As for Web3, Luo said, “I generally think that the promise of blockchain still stands true. I believed in it 10 years ago. I believe in it now. I think that interoperability will be important one day in the future. I think that going into blockchain right now is way too early. It’s not the right timing.”

There are not enough players who are embracing Web3 yet. Gaming, meanwhile, has actual demand. And Luo believes the company will be able to take its designs and launch them on Roblox in large numbers soon. Players will be able to spend a lot of money on these items to show off in games and remix them as well.

“We have a polo shirt and we can allow these fantastically smart, creative kids to remix the polo shirt. The ability to remix fashion, I think, is really, really cool, and we have the tool set to be able to enable that,” Luo said.

The AI question

Amy Madison Luo is taking Blueberry into UGC remixes. Source: Blueberry

Asked about AI’s effect on creation, she said that is a great question. Much of the work is manual, and the company has explored AI creation for 3D clothing.

“There’s no end-to-end solution right now. Do we think that will change? Certainly, in three to five years, maybe even one year, with the pace of technology right now. We are relying a lot on our very talented artists, and we’ve interviewed hundreds and hundreds of artists and agencies around the world, and we have the best. We’re creating at such a high level detail because we care about coming from a fashion-first mindset.

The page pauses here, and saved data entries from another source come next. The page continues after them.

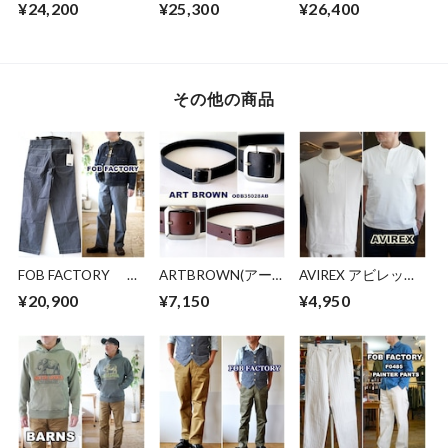
ンズ
オービーファクトリ
フオービーファクト
¥24,200
¥25,300
¥26,400
JAPANBLUEJEANS
ー F151 デニム ジ
リー ブラックジ
デニムペインター
ーンズ セルビッチ
ーンズ ブラックデ
パンツ JBOT1030
XX ビンテージジ
ニム セルビッチ
デニムワークパン
ーンズ ダブルエッ
BLACK SELVEDGE
ツ ユーズド加工
クスモデル
66 DENIM ６６モ
その他の商品
デル F160
FOB FACTORY エ
ARTBROWN(アー
AVIREX アビレック
フオービーファクト
トブラウン)メン
ス ヘンリーネック
¥20,900
¥7,150
¥4,950
リー ヒッコリーワ
ズ レザーベルト
半袖Tシャツ 783-
ークパンツ
ODB35028AB 本革
5934019 HENLEY
F0548 ストライプ
35mm幅 ギャリソン
NECK T-SHIRT
柄パンツ
ベルト 栃木レザー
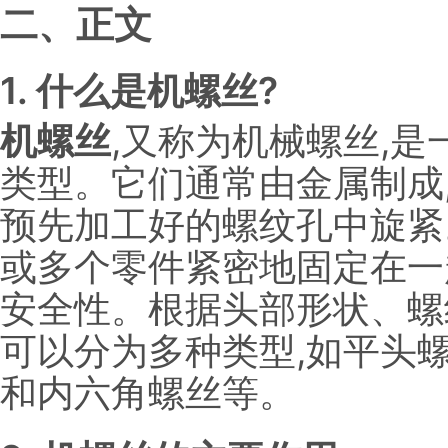
二、正文
1. 什么是机螺丝?
机螺丝
,又称为机械螺丝,
类型。它们通常由金属制成
预先加工好的螺纹孔中旋紧
或多个零件紧密地固定在一
安全性。根据头部形状、螺
可以分为多种类型,如平头
和内六角螺丝等。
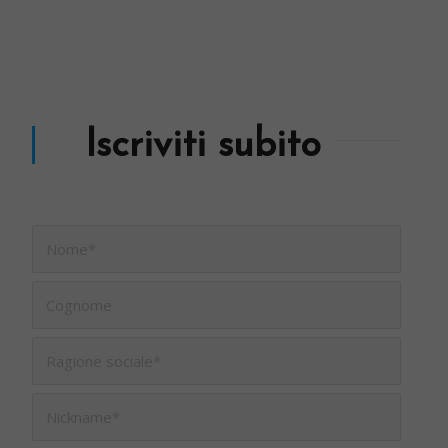
Iscriviti subito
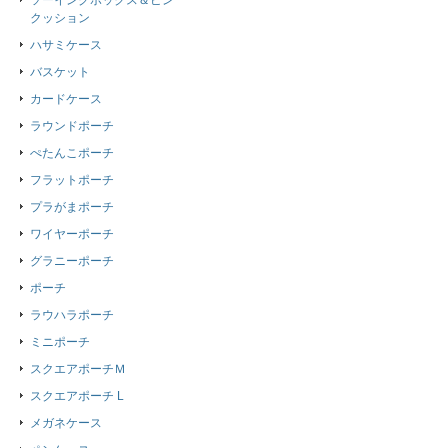
ソーイングボックス＆ピン
クッション
ハサミケース
バスケット
カードケース
ラウンドポーチ
ぺたんこポーチ
フラットポーチ
プラがまポーチ
ワイヤーポーチ
グラニーポーチ
ポーチ
ラウハラポーチ
ミニポーチ
スクエアポーチＭ
スクエアポーチ L
メガネケース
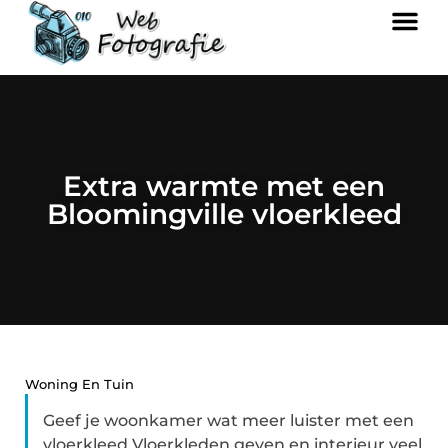
Extra warmte met een
Bloomingville vloerkleed
Woning En Tuin
Geef je woonkamer wat meer luister met een
vloerkleed Vloerkleden geven en interieur veel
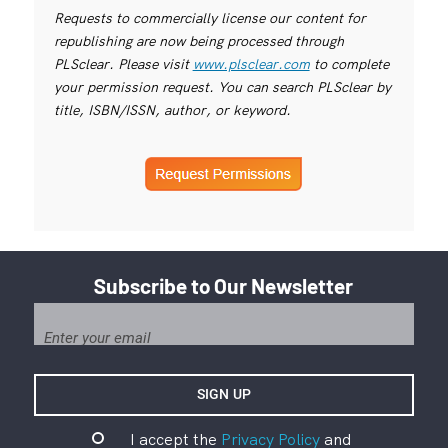
Requests to commercially license our content for
republishing are now being processed through
PLSclear. Please visit
www.plsclear.com
to complete
your permission request. You can search PLSclear by
title, ISBN/ISSN, author, or keyword.
Subscribe to Our Newsletter
I accept the
Privacy Policy
and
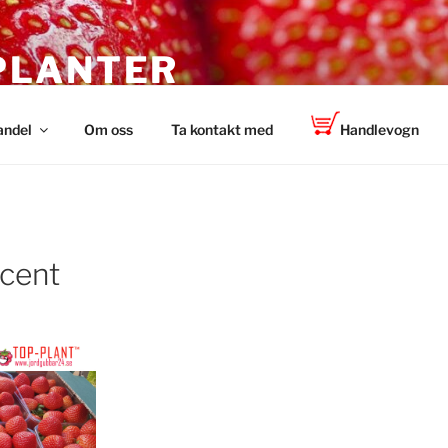
PLANTER
 TOP-PLANT™
andel
Om oss
Ta kontakt med
Handlevogn
cent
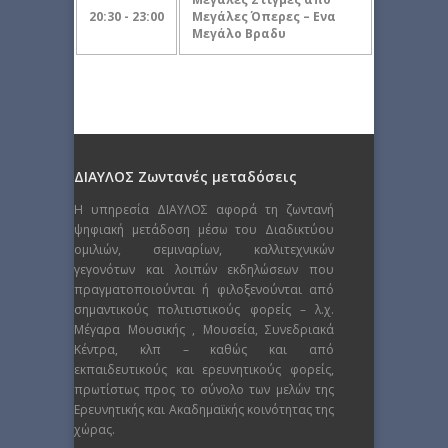
20:30 - 23:00
Μεγάλες Όπερες – Ενα
Μεγάλο Βραδυ
ΔΙΑΥΛΟΣ Ζωντανές μεταδόσεις
Η υπηρεσία ΔΙΑΥΛΟΣ αφορά τη ζωντανή
ψηφιακή μετάδοση μέσω του Διαδικτύου
ομιλιών, σεμιναρίων, καλλιτεχνικών
γεγονότων και λοιπών εκδηλώσεων που
πραγματοποιούνται ή φιλοξενούνται από
σημαντικούς πολιτιστικούς φορείς – λ.χ.
Μέγαρα Μουσικής , Μουσεία, Συνεδριακά
Κέντρα, κλπ – καθώς και από
εκπαιδευτικούς και ερευνητικούς φορείς,
πρωτίστως προς το σύνολο των μελών της
Ερευνητικής και Ακαδημαϊκής κοινότητας της
χώρας.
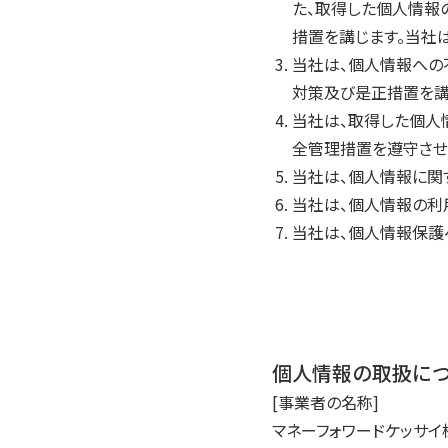
た、取得した個人情報
措置を講じます。当社
当社は、個人情報への
対策及び是正措置を講
当社は、取得した個人
全管理措置を遵守させ
当社は、個人情報に関
当社は、個人情報の利
当社は、個人情報保護
個人情報の取扱に
[事業者の名称]
マネーフォワードケッサイ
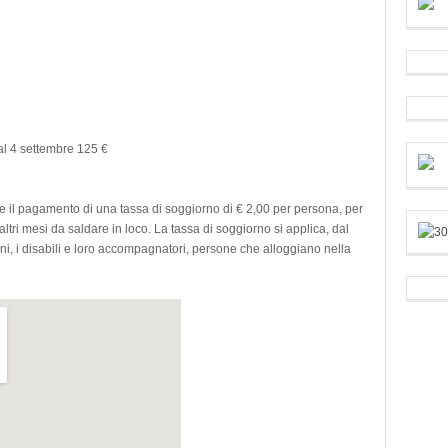
al 4 settembre 125 €
e il pagamento di una tassa di soggiorno di € 2,00 per persona, per
 altri mesi da saldare in loco. La tassa di soggiorno si applica, dal
nni, i disabili e loro accompagnatori, persone che alloggiano nella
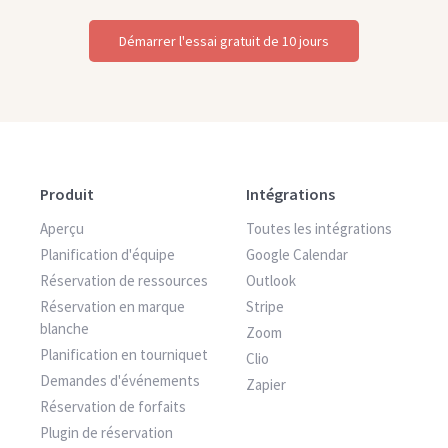
Démarrer l'essai gratuit de 10 jours
Produit
Intégrations
Aperçu
Toutes les intégrations
Planification d'équipe
Google Calendar
Réservation de ressources
Outlook
Réservation en marque
Stripe
blanche
Zoom
Planification en tourniquet
Clio
Demandes d'événements
Zapier
Réservation de forfaits
Plugin de réservation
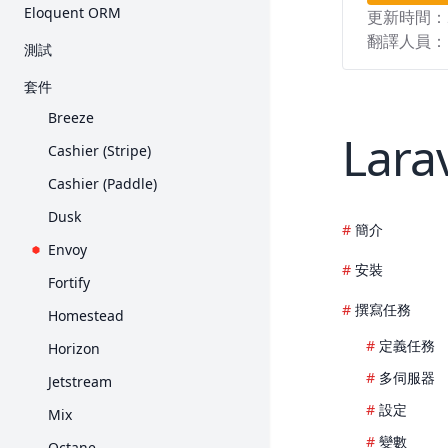
入門
Eloquent ORM
更新時間：
Request
Collection
E-Mail 驗證
Query Builder
入門
翻譯人員：
測試
Response
Contract
加密
分頁
關聯
入門
套件
View
Event
雜湊
Migration
Collection
HTTP 測試
Breeze
Blade 樣板
檔案儲存
重設密碼
Seed
Lara
Mutator 與 Cast
主控台測試
Cashier (Stripe)
打包素材
輔助函式
Redis
API Resource
瀏覽器測試
Cashier (Paddle)
產生 URL
HTTP 用戶端
序列化
資料庫
Dusk
Session
本土化
簡介
Factory
Mock
Envoy
表單驗證
郵件
安裝
Fortify
錯誤處理
通知
撰寫任務
Homestead
日誌
套件開發
定義任務
Horizon
佇列
多伺服器
Jetstream
頻率限制
設定
Mix
任務排程
變數
Octane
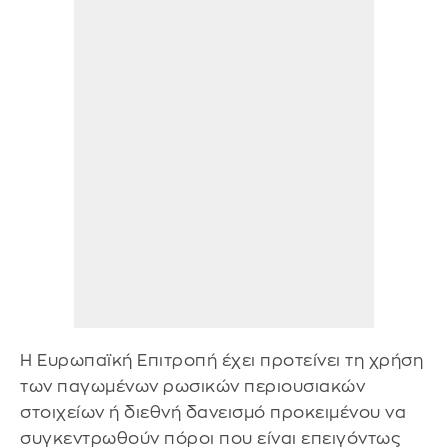
Η Ευρωπαϊκή Επιτροπή έχει προτείνει τη χρήση
των παγωμένων ρωσικών περιουσιακών
στοιχείων ή διεθνή δανεισμό προκειμένου να
συγκεντρωθούν πόροι που είναι επειγόντως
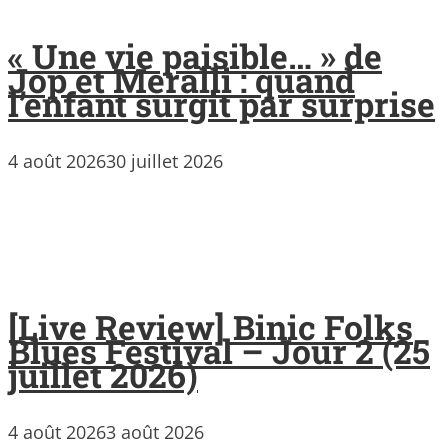
« Une vie paisible… » de
Jop et Meralli : quand
l’enfant surgit par surprise
4 août 2026
30 juillet 2026
[Live Review] Binic Folks
Blues Festival – Jour 2 (25
juillet 2026)
4 août 2026
3 août 2026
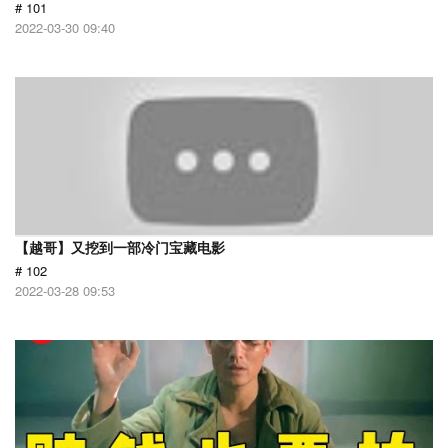
# 101
2022-03-30 09:40
【越哥】又挖到一部冷门宝藏电影
# 102
2022-03-28 09:53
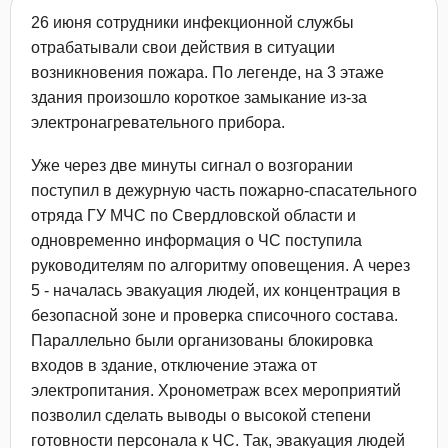
26 июня сотрудники инфекционной службы
отрабатывали свои действия в ситуации
возникновения пожара. По легенде, на 3 этаже
здания произошло короткое замыкание из-за
электронагревательного прибора.
Уже через две минуты сигнал о возгорании
поступил в дежурную часть пожарно-спасательного
отряда ГУ МЧС по Свердловской области и
одновременно информация о ЧС поступила
руководителям по алгоритму оповещения. А через
5 - началась эвакуация людей, их концентрация в
безопасной зоне и проверка списочного состава.
Параллельно были организованы блокировка
входов в здание, отключение этажа от
электропитания. Хронометраж всех мероприятий
позволил сделать выводы о высокой степени
готовности персонала к ЧС. Так, эвакуация людей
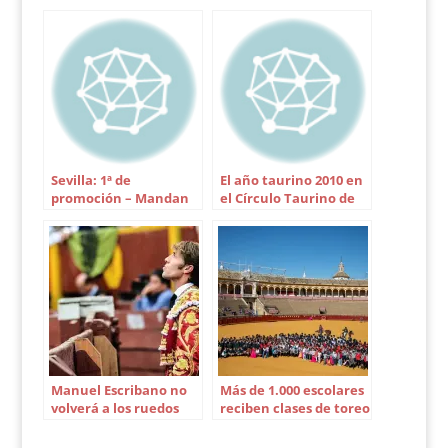
Sevilla: 1ª de
El año taurino 2010 en
promoción – Mandan
el Círculo Taurino de
los seguidores
Osuna
Manuel Escribano no
Más de 1.000 escolares
volverá a los ruedos
reciben clases de toreo
hasta 2017
en el ruedo de la
Maestranza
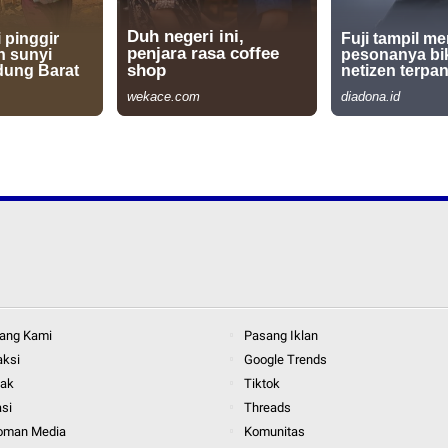
ang Kami
Pasang Iklan
aksi
Google Trends
tak
Tiktok
asi
Threads
oman Media
Komunitas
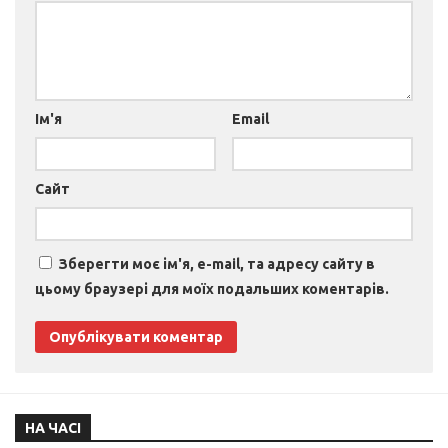
Ім'я
Email
Сайт
Зберегти моє ім'я, e-mail, та адресу сайту в
цьому браузері для моїх подальших коментарів.
НА ЧАСІ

It does require the artist’s touch, and even with AI later on, I think that will just help us become more efficient and more optimized. We’re still going to need humans at the end of the day.”

The competition

Blueberry has had 20 million downloads of its clothing. Source: Blueberry


So Luo decided to leave crypto, which is hot under the Trump administration, to move from “printing money” to digital fashion.

“It’s because the opportunity is so massive, and there is, frankly, no competition,” she said. “When the investors came to me and offered me this role, I had to think about it very hard, because not only was I leaving that industry, but I also had started my own physical fashion company, a year after I presented at Milan Fashion Week. This physical fashion company was taking off.”

She added, “So not only did I step away from crypto, I also stepped away from my own baby temporarily to take on this role. And that’s because the same opportunity that existed three years ago when I tried to invest as an investor still exists now. When you poll any of the Roblox users and ask them, ‘Hey, where can you buy clothes? That really beautiful dress — they have no idea. They can’t name a single brand.”

Luo went to the Roblox Developers Conference back in September. She was surrounded by a number of influencers, each with millions of followers.

“They were telling me how much they love Blueberry, how much they would love to collaborate with us. We’re able to charge a premium on Blueberry, and some users purchase thousands of items from us.”

Boosting the brand

As for boosting the brand, the company built a Blueberry fashion stage on Roblox. It will be used for music collaborations or fashion shows. And she noted the firm will collaborate with the K-pop band aespa.

“We have partnerships coming up. I’m talking to all of the biggest music labels. I’m talking to individual artists. I’m talking to their managers. I’m talking to brands,” she said. “The most common feedback that we get in terms of why people like working with us is that, one, we have a fully stacked team. There are so many talented creators out there, but they’re they’re just individual creators, right? And when you’re dealing with a blue chip company, a blue chip brand, they need someone to talk to for brand collaborations.”

She added, “Two, we make it super easy for them. We reduce a lot of the friction points. We’re not asking for massive upfront costs. We have the ability to also invest in longer-term partnerships. We are very careful in terms of who we partner with because we do want to make sure that there’s brand alignment there. We don’t do white labeling anymore. We want to make sure that every partnership is not only elevating and expanding and enriching our brand partners, but also us, right?”